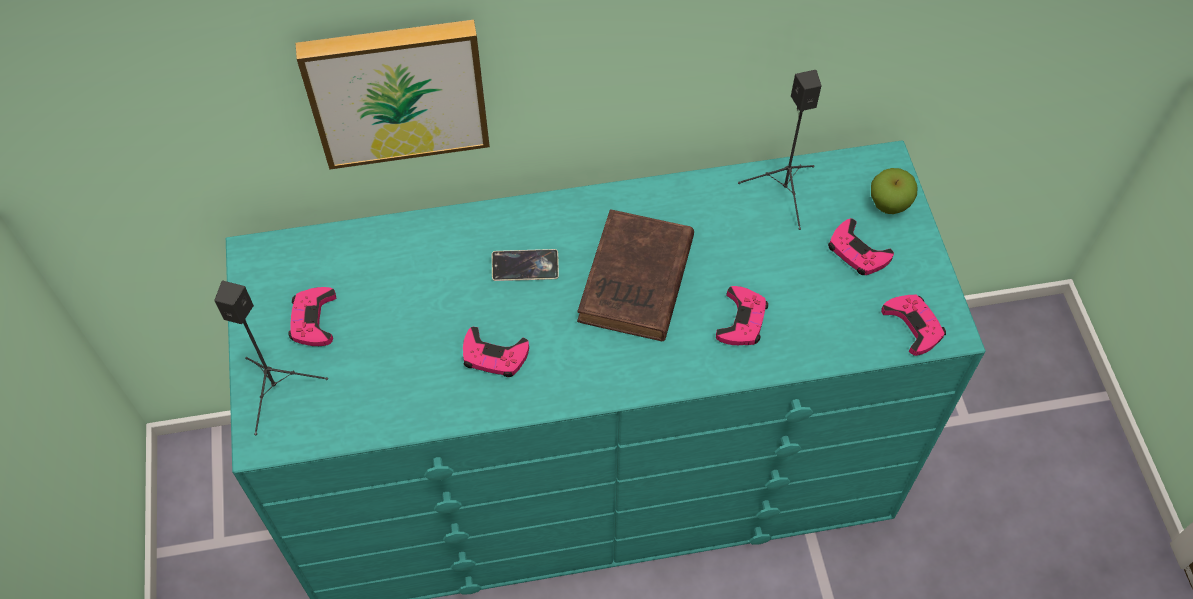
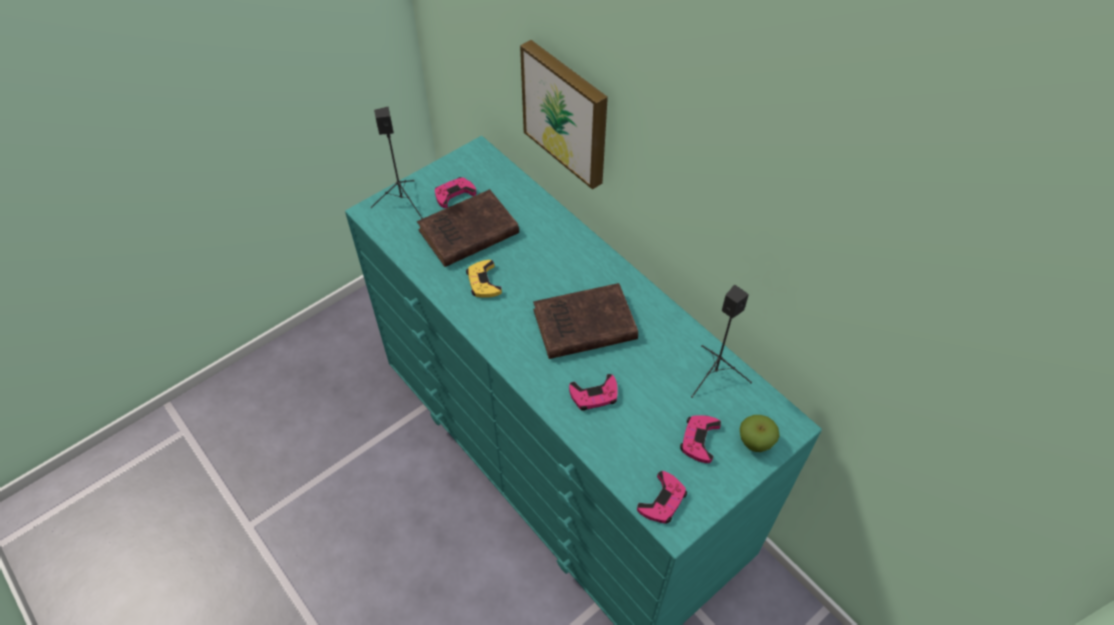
camera: 60 degrees right, 5 degrees down
(396, 338) = (466, 233): none -> brown book
(494, 356) = (483, 282): pink game controller -> yellow game controller
(525, 267) = (553, 267): phone -> none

*Task:*
Write the listing above out again exactly, dropping each image.

*Exercise response:*
camera: 60 degrees right, 5 degrees down
(396, 338) = (466, 233): none -> brown book
(494, 356) = (483, 282): pink game controller -> yellow game controller
(525, 267) = (553, 267): phone -> none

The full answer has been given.